EXERCISE INSTRUCTIONS:
A – In the Salinger tribute, reproduce the passage starting at "J. D. Salinger" and ending at "to the man.".
B – Answer these questions from the Salinger tribute:
(i) At what age did Salinger die?
(ii) In what year was "Nine Stories" published?
(iii) How long did Salinger's period of solitude and silence last?
C – Decide whether each statement agrees with the Salinger tribute, and support each answer with the deciding words quoted from it:
(i) Salinger died in January.
(ii) "The Catcher in the Rye" came out in 1953.
(iii) "Nine Stories" won Salinger favor with critics.

*** STUDY TEXT Section Begins ***

Wikination
Wikination

J. D. Salinger died January 27th, at the age of 91. The American author was best known for his 1951 novel The Catcher in the Rye, as well as his reclusive nature. This is a tribute to the man.

Mr. Salinger's "The Catcher in the Rye" caused a sensation when it was published. With its very first sentence, the book, which came out in 1951, introduced a brand-new voice in American writing, and it quickly became a cult book, a rite of passage for the brainy and disaffected. "Nine Stories," published in 1953, made Mr. Salinger a darling of the critics as well, for the way it dismantled the traditional architecture of the short story and replaced it with one in which a story could turn on a tiny shift of mood or tone. -- The New York Times
It remains to be seen whether death will now publish Mr. Salinger — whether there is an archive of his later life’s work waiting to be revealed. There was a purity in Mr. Salinger’s separation from the world, whatever its motives, whatever his character. His half-century of solitude and silence was a creative act in itself, requiring extraordinary force of will.

*** STUDY TEXT Section Ends ***
*** GIVEN DATA Section Begins ***

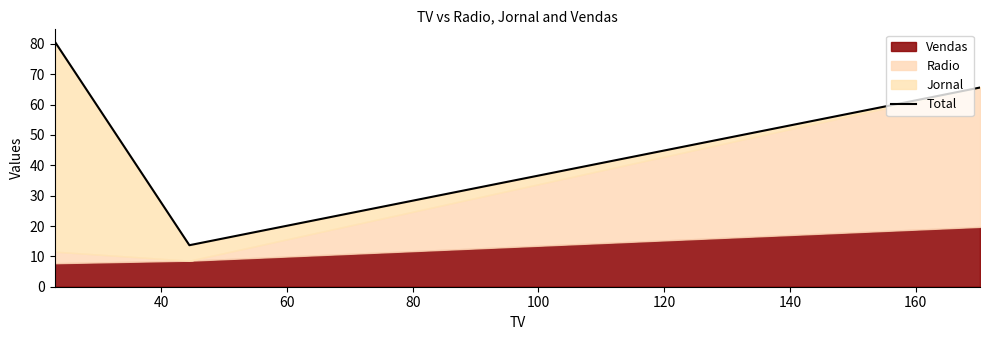

Reading left to right, what are all the values shown in this chart?

80.7	13.7	65.6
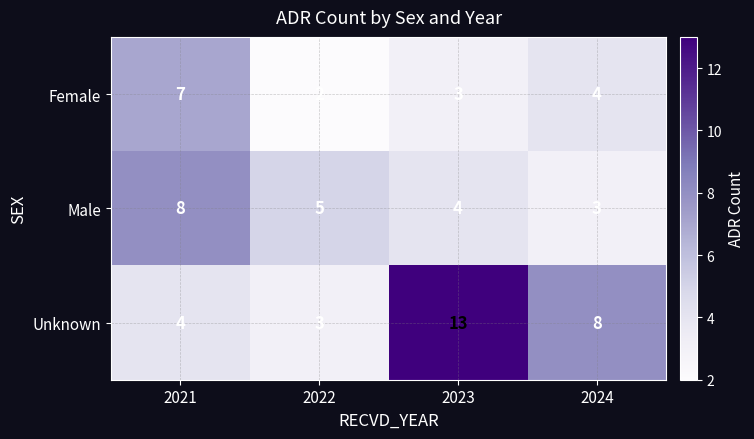

At which label does Male reach its minimum?

2024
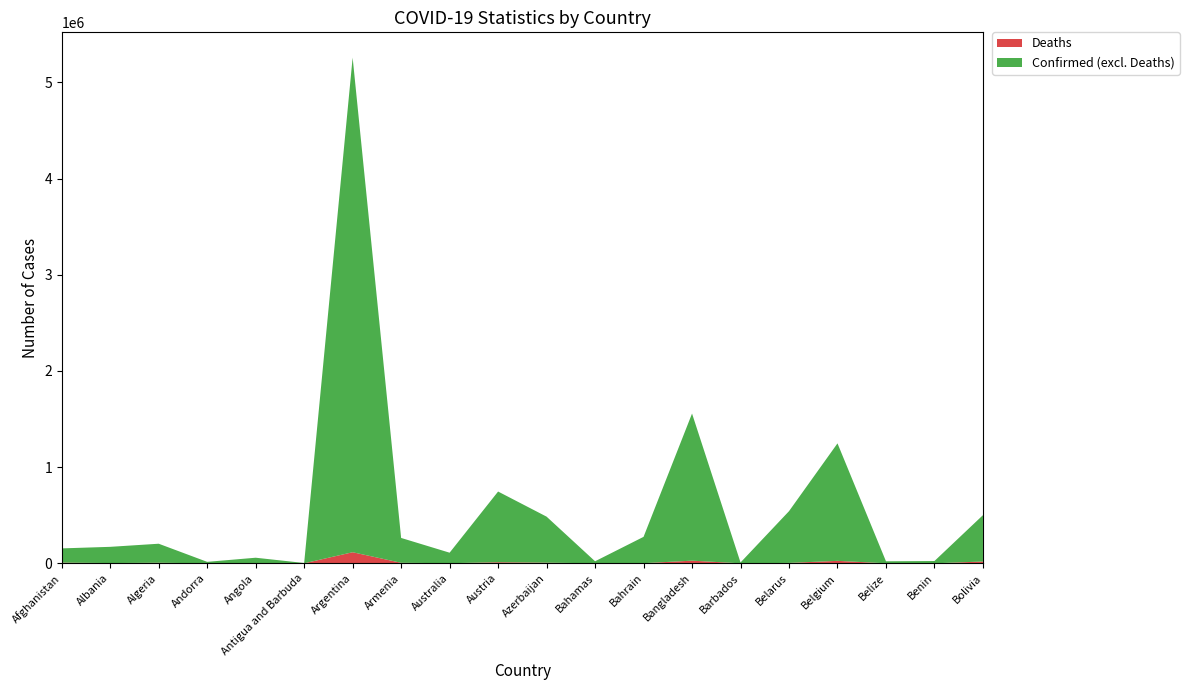

Reading left to right, transcribe all the data shown in this chart.

Confirmed: Afghanistan=155191	Albania=171327	Algeria=203657	Andorra=15222	Angola=58076	Antigua and Barbuda=3336	Argentina=5258466	Armenia=263783	Australia=110343	Austria=746380	Azerbaijan=485275	Bahamas=21114	Bahrain=275175	Bangladesh=1557347	Barbados=8609	Belarus=542077	Belgium=1247197	Belize=21003	Benin=23890	Bolivia=500823
Deaths: Afghanistan=7206	Albania=2710	Algeria=5819	Andorra=130	Angola=1567	Antigua and Barbuda=81	Argentina=115225	Armenia=5354	Australia=1324	Austria=11021	Azerbaijan=6559	Bahamas=533	Bahrain=1389	Bangladesh=27555	Barbados=78	Belarus=4174	Belgium=25612	Belize=418	Benin=159	Bolivia=18750
Recovered: Afghanistan=0	Albania=0	Algeria=0	Andorra=0	Angola=0	Antigua and Barbuda=0	Argentina=0	Armenia=0	Australia=0	Austria=0	Azerbaijan=0	Bahamas=0	Bahrain=0	Bangladesh=0	Barbados=0	Belarus=0	Belgium=0	Belize=0	Benin=0	Bolivia=0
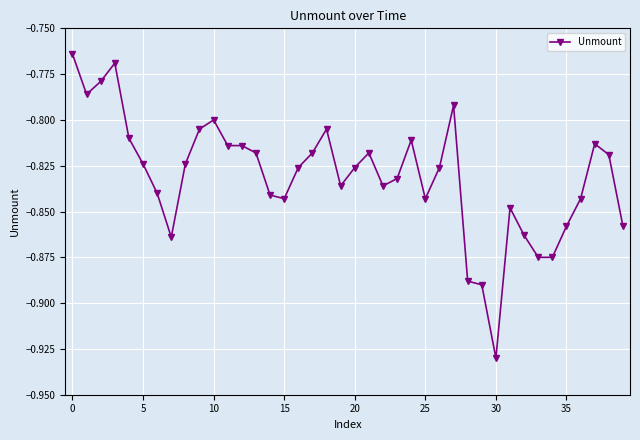

What is the sum of all values?

-33.2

*** GIVEN DATA Section Ends ***

ANSWERS TO THE PROBLEMS:
A –
J. D. Salinger died January 27th, at the age of 91. The American author was best known for his 1951 novel The Catcher in the Rye, as well as his reclusive nature. This is a tribute to the man.

B –
(i) 91
(ii) 1953
(iii) A half-century

C –
(i) Yes: "J. D. Salinger died January 27th"
(ii) No: "the book, which came out in 1951"
(iii) Yes: "made Mr. Salinger a darling of the critics as well"